TASK:
Retype, word for word, each line between the lines holding "left eye: (466, 222)" and "right shoulder: (209, 573)", inclusive, and leave the rest of the data alone.

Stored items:
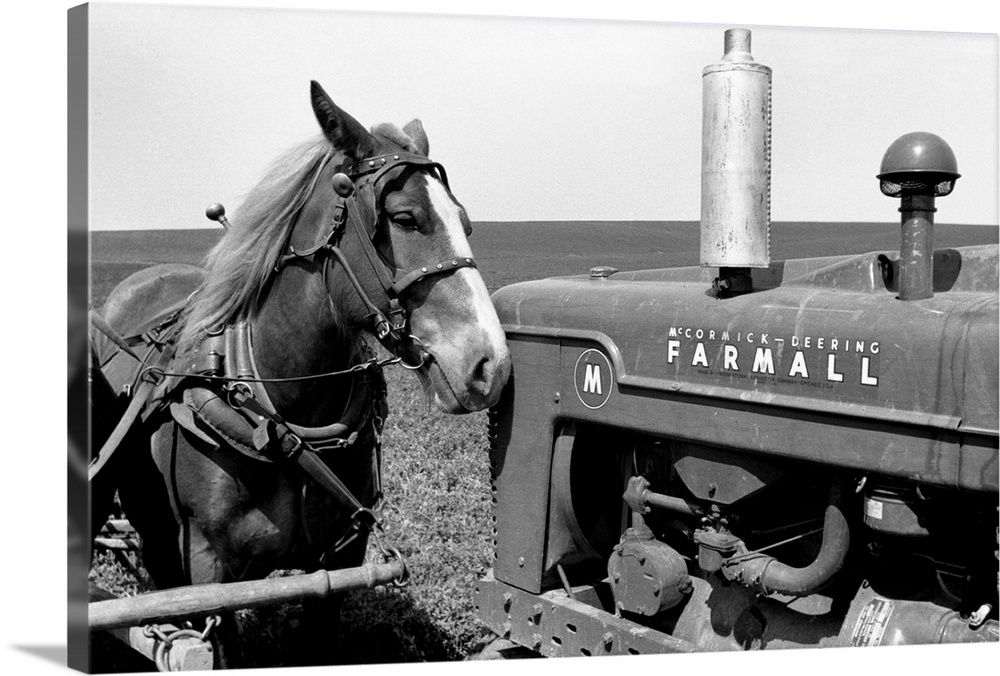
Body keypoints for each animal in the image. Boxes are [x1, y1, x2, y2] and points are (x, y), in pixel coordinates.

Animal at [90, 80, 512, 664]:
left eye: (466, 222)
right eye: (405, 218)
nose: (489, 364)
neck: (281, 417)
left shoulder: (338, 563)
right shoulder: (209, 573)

--

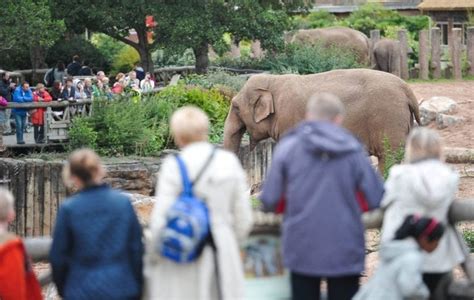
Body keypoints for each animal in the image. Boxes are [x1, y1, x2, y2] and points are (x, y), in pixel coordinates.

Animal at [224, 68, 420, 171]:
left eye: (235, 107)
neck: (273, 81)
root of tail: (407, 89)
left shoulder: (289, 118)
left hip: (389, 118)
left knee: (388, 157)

SOLUTION FOR THIS PROBLEM:
left eye: (466, 222)
right eye: (405, 218)
nose: (489, 364)
neck: (281, 417)
left shoulder: (338, 563)
right shoulder: (209, 573)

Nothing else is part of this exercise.